Palestinian Authority President Mahmoud Abbas threatened to step down if Israel resumes building in West Bank settlements, resulting in the breakdown of the talks. Palestinian sources close to the PA leadership said Abbas made statements in that vein in his most recent meeting with U.S. Middle East envoy George Mitchell.
Abbas' resignation would lead to the dissolution of the PA, in light of the agreement reached by the leadership, after deliberations, that no other senior Fatah figure would consent to take his place and no new election would be held.
Last week Abbas told a reporter who accompanied him on a flight that it would be the journalist's last one with Abbas as president.
The Palestinian sources said that if the PA and the Palestinian security forces were dismantled, the Palestinians would demand that civil and security authority over the entire West Bank, including Area A and Area B, revert to Israel or be transferred to the United Nations.

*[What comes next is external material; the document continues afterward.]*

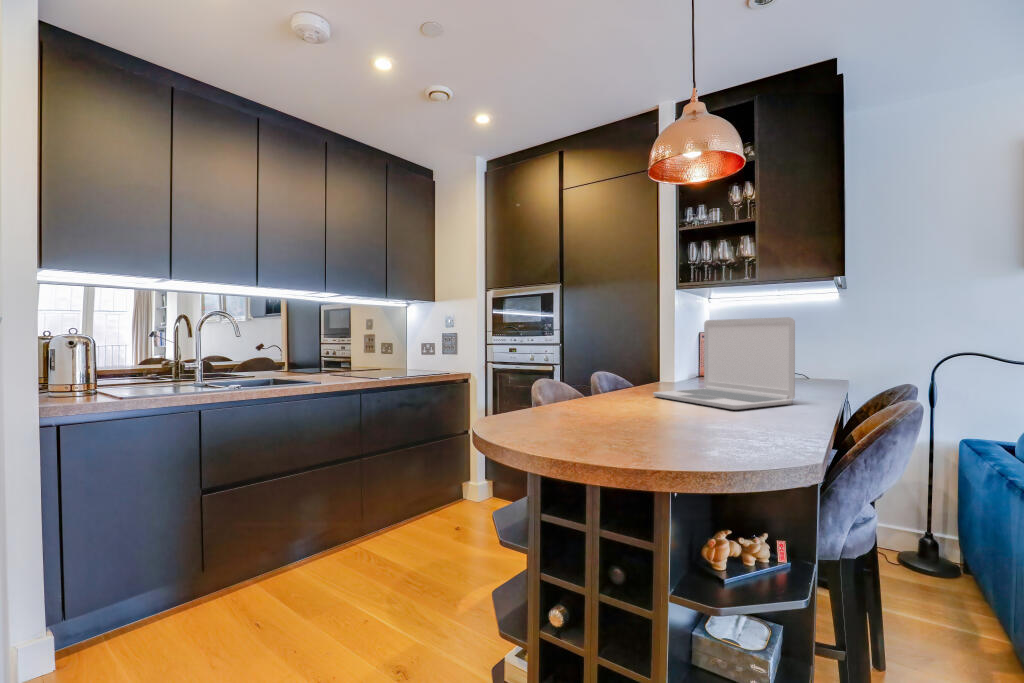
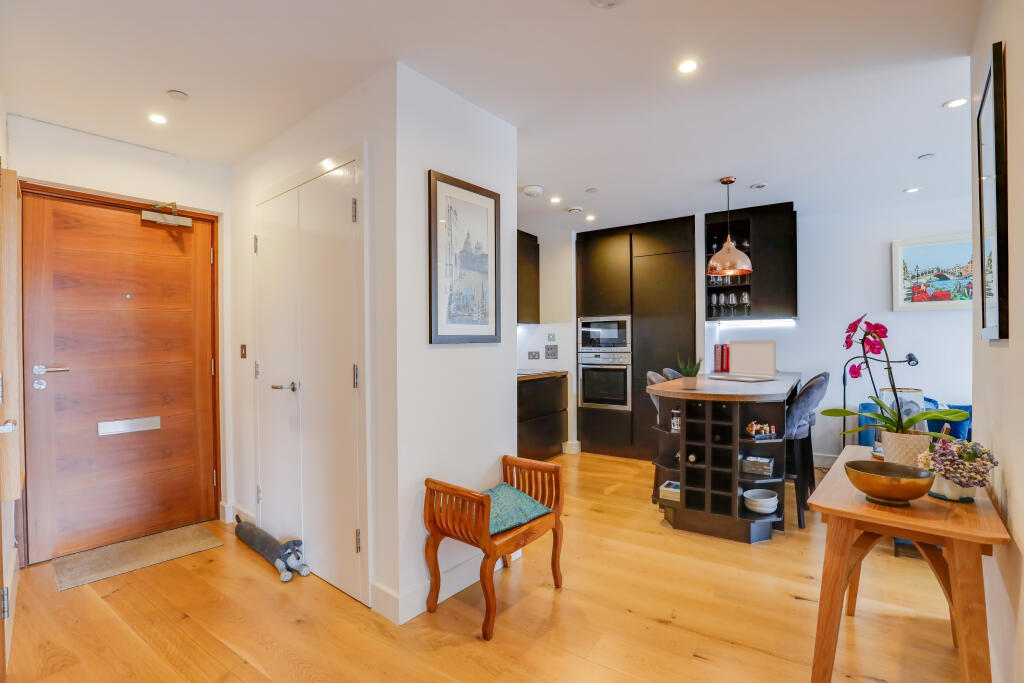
potted plant: none [521,339,590,442] -> present [677,354,703,389]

Yesterday Abbas pleaded with Arab League members to pressure the United States to get Israel to impose an absolute moratorium on construction in the Jewish settlements in the West Bank. Speaking at the Arab League summit in Libya he said that if the contacts with Israel do not progress the Arab states should consider going to the United Nations with a demand to recognize a Palestinian state in the West Bank and Gaza Strip in the 1967 borders.

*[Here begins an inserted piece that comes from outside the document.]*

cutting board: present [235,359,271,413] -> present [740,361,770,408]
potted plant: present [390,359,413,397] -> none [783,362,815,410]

On Friday the Arab League's monitoring committee on the Arab peace initiative gave Abbas support for his decision to suspend the direct talks with Israel as long as settlement construction continues. The committee resolved to reconvene in a month to examine alternatives to negotiations and expressed hope that the United States would pressure Israel to extend the construction freeze.
The committee's actions kept open the possibility of future dialogue among Israel, the United States and the Palestinians over settlement construction.
According to some reports, the leaders of Egypt and Jordan had sought to convince Abbas to return to proximity talks with Israel to avoid a total collapse of the peace process.
"We appreciate the Arab League's statement of support for our efforts to create conditions that will allow direct talks to move forward," U.S. State Department spokesman P.J. Crowley said. "We will continue to work with the parties, and all our international partners, to advance negotiations toward a two-state solution and encourage the parties to take constructive actions toward that end."